Article ID: | iaor19991259 |
Country: | Netherlands |
Volume: | 98 |
Issue: | 2 |
Start Page Number: | 213 |
End Page Number: | 229 |
Publication Date: | Apr 1997 |
Journal: | European Journal of Operational Research |
Authors: | Thompson Russell G., Dharmapala P.S., Thrall Robert M., Brinkmann Emile, J., Gonzalez-Lima M.D. |
Keywords: | financial, performance, statistics: data envelopment analysis |
Several important DEA/AR concepts were applied here to banking for the first time. This application includes classification, sensitivity, uniqueness, linked cones (LCs), and profit ratios. Notably, large bank behavior seems to be explained better by profit ratios than by relative efficiency.
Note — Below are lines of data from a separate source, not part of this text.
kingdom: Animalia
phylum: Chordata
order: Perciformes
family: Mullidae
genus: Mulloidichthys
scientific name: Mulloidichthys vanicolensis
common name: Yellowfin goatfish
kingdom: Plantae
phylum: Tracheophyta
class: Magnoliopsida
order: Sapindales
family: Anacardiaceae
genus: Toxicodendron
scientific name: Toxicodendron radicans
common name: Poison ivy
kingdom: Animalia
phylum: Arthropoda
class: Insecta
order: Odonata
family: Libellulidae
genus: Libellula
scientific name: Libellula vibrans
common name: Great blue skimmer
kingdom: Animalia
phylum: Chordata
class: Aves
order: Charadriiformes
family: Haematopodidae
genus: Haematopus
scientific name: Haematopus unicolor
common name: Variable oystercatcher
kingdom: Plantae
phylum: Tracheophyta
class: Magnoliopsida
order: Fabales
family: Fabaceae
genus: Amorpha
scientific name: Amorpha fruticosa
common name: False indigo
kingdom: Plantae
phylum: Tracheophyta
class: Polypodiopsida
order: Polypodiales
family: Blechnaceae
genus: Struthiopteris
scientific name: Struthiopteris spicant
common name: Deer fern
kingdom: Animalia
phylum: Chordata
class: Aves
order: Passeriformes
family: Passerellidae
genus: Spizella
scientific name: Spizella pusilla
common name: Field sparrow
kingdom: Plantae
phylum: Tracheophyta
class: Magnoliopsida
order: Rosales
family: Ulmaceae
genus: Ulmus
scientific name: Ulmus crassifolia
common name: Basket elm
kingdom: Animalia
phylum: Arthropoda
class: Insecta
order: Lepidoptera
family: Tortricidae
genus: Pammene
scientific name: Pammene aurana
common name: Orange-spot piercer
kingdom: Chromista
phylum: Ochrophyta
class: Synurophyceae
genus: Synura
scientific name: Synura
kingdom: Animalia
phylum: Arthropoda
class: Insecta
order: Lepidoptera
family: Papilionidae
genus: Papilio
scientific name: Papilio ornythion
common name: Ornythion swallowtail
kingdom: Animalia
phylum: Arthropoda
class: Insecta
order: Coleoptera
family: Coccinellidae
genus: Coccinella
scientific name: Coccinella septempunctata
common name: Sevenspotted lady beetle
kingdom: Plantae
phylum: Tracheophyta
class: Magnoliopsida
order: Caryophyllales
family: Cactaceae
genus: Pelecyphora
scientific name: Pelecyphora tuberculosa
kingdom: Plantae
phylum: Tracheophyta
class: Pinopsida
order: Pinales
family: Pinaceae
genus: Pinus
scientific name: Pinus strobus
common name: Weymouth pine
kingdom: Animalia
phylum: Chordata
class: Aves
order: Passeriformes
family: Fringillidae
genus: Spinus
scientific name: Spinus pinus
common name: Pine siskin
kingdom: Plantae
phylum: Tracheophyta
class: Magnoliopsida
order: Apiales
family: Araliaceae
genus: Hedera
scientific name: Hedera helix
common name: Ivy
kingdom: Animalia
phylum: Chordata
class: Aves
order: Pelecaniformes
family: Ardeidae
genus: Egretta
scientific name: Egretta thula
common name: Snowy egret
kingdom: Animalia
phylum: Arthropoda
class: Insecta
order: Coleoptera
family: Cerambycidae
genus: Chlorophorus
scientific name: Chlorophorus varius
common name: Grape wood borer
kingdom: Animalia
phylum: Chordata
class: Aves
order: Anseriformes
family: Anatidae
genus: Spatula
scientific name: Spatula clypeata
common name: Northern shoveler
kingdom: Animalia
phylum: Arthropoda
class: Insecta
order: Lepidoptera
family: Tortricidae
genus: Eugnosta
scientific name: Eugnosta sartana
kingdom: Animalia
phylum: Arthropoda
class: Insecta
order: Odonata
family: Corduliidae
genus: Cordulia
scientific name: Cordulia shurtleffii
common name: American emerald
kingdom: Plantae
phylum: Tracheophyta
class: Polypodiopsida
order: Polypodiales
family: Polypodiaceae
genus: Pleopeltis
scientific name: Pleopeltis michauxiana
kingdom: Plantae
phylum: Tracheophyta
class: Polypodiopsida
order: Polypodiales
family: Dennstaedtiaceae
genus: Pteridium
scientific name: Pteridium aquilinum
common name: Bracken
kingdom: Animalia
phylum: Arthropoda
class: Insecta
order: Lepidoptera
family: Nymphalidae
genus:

Measures of DEA efficiency, AR efficiency, and LC profit ratios were made for a bank panel of the US's 100 largest banks in asset size from 1986 to 1991. High levels of inefficiency were found, as in previous studies. Classification of the DEA efficiency measures identified the inefficient decision-making units (DMUs) with some positive primal slacks. Sensitivity analysis of the DEA efficiency measures showed that the extreme-efficient classification was generally relatively insensitive to errors in the data. The ARs eliminated (i) 44% to 60% of the DEA-extreme-efficient DMUs and (ii) all of the banks with unprofitable actual profit ratios. Some statistical analyses highlight the superiority of the LC profit ratios, relative to the AR efficiency measures.